Whether we consider asteroid mining, mining on other solar system bodies or deep ocean mining, the development of large scale mining machinery that is sufficiently robust to operate autonomously over a long period despite the harsh environment is going to be expensive. Very expensive. The materials mined would need to have a very high value per unit weight to justify the initial investment and ongoing operations costs. This also precludes materials, such as gold, whose value relies on their scarcity. This may explain why so many of the narratives of non-terrestrial mining assume one of two scenarios

In the first, Earth has fully depleted its resources. While this is by no means unrealistic, increasing awareness of resource limitations and a push towards more sustainable technologies may perhaps be making it less likely as time passes. Where this scenario might yet come into play is in some of the rarer metals which form key elements of modern electronics and are used for semiconductor doping. An exhaustion of these metals could indeed occur, although innovation in material usage may yet be cheaper and more efficient than extreme mining of rare minerals.

In the second scenario, narratives circumvent this practicality by instead invoking a material that simply cannot be obtained elsewhere - famously Avatar’s unobtanium (which The Science of Avatar (non fiction, 2011), by science fiction writer Stephen Baxter, explains was created by a neutron star becoming stripped as it passed through Pandora’s proto-solar system) falls into this category. 

Advocates for asteroid mining have nonetheless continued to discuss its commercial viability. John S Lewis’s 1997 book on the topic Mining the Sky pressed the idea in the same vein of human space optimism that earlier gave rise to Gerard O’Neill’s The High Frontier (1976). Space technology expert and science fiction writer Jerry Pournelle published an earlier detailed essay on the subject in Galaxy Science Fiction magazine in July 1975 (later rewritten as “Those pesky belters and their torchships” in his non-fiction book A Step Farther Out, 1979) in which he laid out the acceleration requirements and concluded that fusion technology might well be necessary to make asteroid mining viable, and even that would be challenging [Fig 18+19 from book]. Indeed, he considered an independent belt of family miners fundamentally unviable. Interestingly, he was able to accompany his article with his own novellette of asteroid-mining and the conflict he foresaw between individual and corporate interests, Tinker (1975). 

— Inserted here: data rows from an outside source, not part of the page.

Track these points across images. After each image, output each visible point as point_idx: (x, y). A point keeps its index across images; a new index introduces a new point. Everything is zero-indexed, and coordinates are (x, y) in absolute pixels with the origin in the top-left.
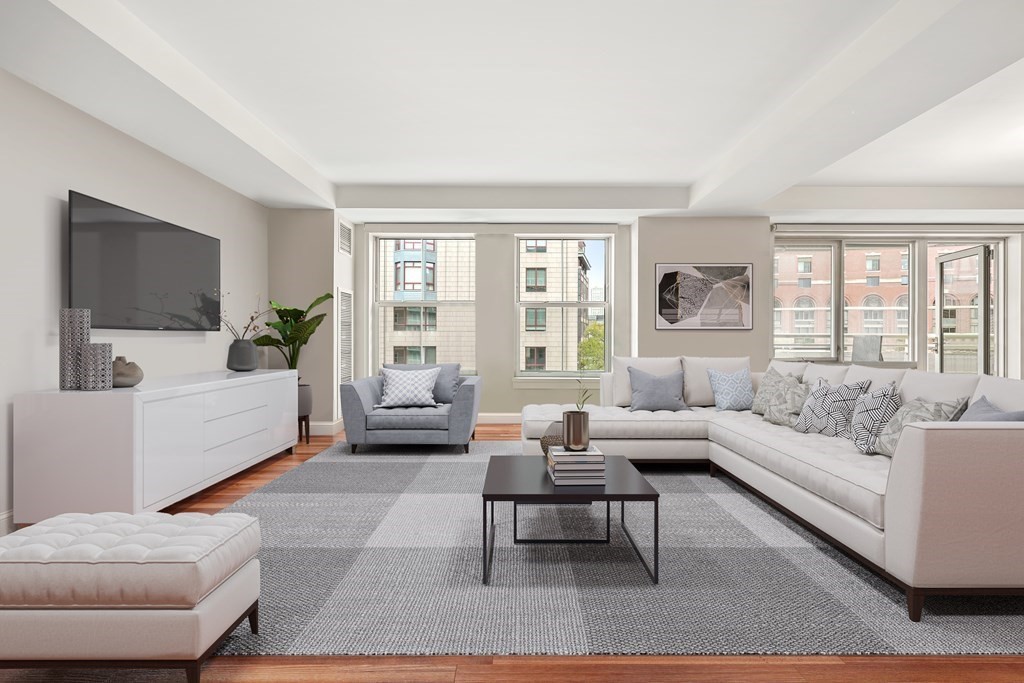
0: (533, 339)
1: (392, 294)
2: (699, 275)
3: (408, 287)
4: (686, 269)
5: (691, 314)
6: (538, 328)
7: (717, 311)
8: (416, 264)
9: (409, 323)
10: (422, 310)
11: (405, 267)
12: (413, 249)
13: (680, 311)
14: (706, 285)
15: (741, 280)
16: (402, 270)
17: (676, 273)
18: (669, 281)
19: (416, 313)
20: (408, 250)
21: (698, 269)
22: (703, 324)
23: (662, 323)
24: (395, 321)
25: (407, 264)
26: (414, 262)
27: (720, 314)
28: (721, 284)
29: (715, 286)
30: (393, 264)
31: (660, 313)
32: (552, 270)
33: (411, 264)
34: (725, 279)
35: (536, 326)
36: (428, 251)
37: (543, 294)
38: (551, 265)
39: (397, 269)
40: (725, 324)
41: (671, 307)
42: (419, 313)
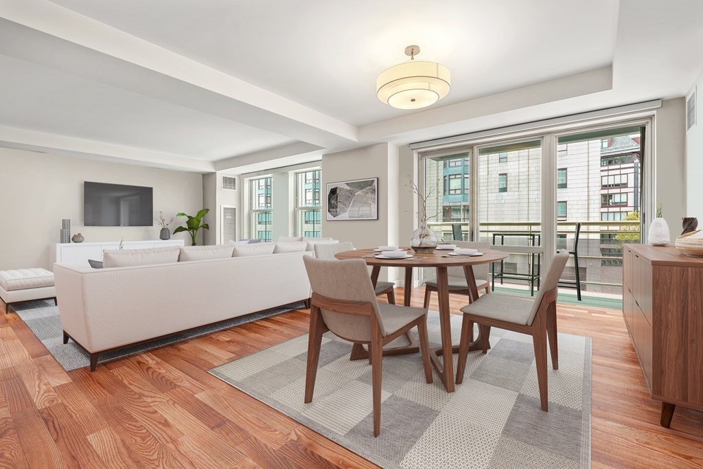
2: (348, 188)
3: (452, 192)
4: (342, 186)
5: (344, 211)
7: (357, 209)
8: (457, 176)
9: (452, 218)
10: (462, 208)
11: (449, 179)
12: (455, 166)
13: (338, 210)
14: (352, 193)
15: (371, 189)
16: (448, 181)
17: (336, 188)
18: (333, 192)
19: (457, 210)
20: (452, 167)
21: (347, 184)
22: (350, 217)
23: (330, 217)
24: (444, 216)
26: (455, 175)
27: (359, 210)
28: (359, 192)
29: (356, 194)
30: (442, 178)
31: (329, 211)
32: (572, 169)
33: (454, 177)
34: (362, 189)
38: (571, 165)
39: (445, 180)
40: (362, 217)
41: (334, 208)
42: (460, 210)
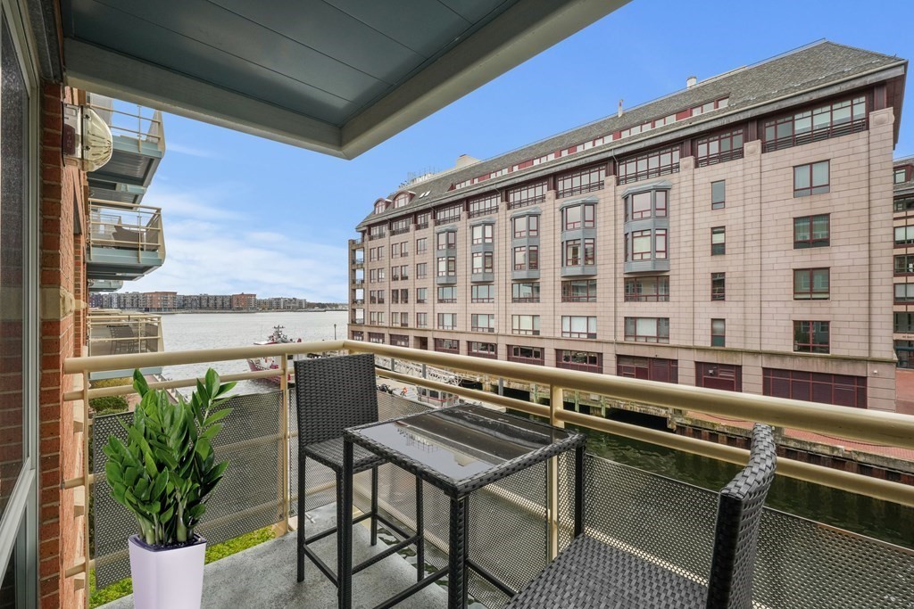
0: (807, 311)
1: (622, 265)
3: (637, 257)
6: (814, 296)
8: (645, 233)
11: (633, 237)
16: (630, 240)
20: (637, 220)
24: (627, 291)
25: (636, 235)
26: (642, 231)
30: (623, 236)
32: (839, 215)
33: (639, 234)
35: (811, 292)
36: (657, 217)
37: (824, 250)
38: (837, 209)
39: (626, 240)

Into the modern era, asteroid mining continues to be an aspirational goal for technology entrepreneurs, with regular articles on the topic appearing both in academic press and in venues such as Harvard International Review, New Scientist, the BBC and CNN. However while technology development is continuing, and a number of start-up companies are pursuing this goal, its practical and commercial application, and a robust legal framework for asteroid mining, still feel a long way from fruition. 

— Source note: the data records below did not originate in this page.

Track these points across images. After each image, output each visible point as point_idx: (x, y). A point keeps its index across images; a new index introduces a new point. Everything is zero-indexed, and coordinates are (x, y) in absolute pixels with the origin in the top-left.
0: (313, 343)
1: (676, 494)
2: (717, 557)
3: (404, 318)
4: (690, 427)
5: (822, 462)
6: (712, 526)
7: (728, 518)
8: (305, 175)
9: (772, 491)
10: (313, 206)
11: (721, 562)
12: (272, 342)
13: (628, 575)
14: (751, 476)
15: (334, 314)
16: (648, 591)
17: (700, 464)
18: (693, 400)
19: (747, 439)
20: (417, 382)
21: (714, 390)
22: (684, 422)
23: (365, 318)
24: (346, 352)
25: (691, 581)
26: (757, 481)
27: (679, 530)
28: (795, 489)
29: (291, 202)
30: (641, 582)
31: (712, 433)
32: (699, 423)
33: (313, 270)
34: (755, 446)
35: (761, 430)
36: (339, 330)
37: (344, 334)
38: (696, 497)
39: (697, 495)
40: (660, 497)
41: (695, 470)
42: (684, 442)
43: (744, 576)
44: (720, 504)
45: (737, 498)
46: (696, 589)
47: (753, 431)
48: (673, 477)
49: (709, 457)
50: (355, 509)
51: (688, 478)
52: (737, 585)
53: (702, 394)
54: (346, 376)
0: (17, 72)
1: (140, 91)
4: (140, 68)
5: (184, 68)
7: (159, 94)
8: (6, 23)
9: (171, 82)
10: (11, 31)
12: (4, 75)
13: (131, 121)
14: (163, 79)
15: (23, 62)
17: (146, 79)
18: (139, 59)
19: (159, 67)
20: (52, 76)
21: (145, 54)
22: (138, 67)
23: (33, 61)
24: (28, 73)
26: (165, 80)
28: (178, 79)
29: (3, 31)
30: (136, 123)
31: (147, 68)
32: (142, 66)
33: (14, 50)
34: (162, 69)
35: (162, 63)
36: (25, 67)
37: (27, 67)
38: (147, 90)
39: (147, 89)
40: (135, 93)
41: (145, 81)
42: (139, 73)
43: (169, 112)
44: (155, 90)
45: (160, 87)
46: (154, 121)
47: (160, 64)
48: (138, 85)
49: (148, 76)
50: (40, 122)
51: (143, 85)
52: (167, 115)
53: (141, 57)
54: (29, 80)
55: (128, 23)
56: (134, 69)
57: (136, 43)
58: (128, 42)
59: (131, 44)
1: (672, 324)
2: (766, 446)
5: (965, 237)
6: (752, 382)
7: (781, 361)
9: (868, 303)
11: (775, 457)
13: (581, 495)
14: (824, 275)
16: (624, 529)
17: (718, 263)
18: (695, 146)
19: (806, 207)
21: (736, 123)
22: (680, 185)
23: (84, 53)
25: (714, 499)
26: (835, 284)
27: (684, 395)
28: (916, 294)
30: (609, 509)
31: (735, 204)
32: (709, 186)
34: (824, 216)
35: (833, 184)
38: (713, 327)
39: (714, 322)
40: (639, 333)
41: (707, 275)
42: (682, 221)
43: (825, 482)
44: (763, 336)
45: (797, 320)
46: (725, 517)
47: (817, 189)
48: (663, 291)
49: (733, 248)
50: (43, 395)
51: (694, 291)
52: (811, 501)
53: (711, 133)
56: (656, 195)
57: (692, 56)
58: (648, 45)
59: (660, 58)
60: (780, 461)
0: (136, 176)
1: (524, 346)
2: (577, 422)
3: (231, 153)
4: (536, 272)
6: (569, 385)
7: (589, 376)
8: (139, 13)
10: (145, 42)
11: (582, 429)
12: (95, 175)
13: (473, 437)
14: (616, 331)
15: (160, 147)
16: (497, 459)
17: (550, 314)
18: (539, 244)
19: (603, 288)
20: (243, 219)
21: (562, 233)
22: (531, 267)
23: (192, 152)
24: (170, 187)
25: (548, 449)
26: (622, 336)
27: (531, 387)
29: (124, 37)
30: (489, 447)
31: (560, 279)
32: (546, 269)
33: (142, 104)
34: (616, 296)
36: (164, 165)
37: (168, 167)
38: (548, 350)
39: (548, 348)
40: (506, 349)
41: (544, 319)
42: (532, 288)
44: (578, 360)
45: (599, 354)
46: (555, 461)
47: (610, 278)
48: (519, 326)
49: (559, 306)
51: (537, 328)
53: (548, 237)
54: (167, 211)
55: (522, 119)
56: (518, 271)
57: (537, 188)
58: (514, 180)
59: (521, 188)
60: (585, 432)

Whether humanity has the moral right to deplete its environment of usable resources is perhaps most likely to come to the fore in debates of ocean floor strip-mining, where the chances of negatively affecting other life are demonstrably very real. However the same principles will undoubtedly apply to the asteroid belt and planetary surfaces in our solar system - where the possibility of life is slim but not entirely ruled out. Whether we ever get to apply the question to exo-worlds, let alone ones with intelligent life, remains a distant prospect both in time and probability.

In the meantime science fiction narratives will continue to explore the ethical implications, practical limitations, political consequences and eye-opening possibilities of mining new environments, whether beyond the skies or beneath the oceans of our own all too small world.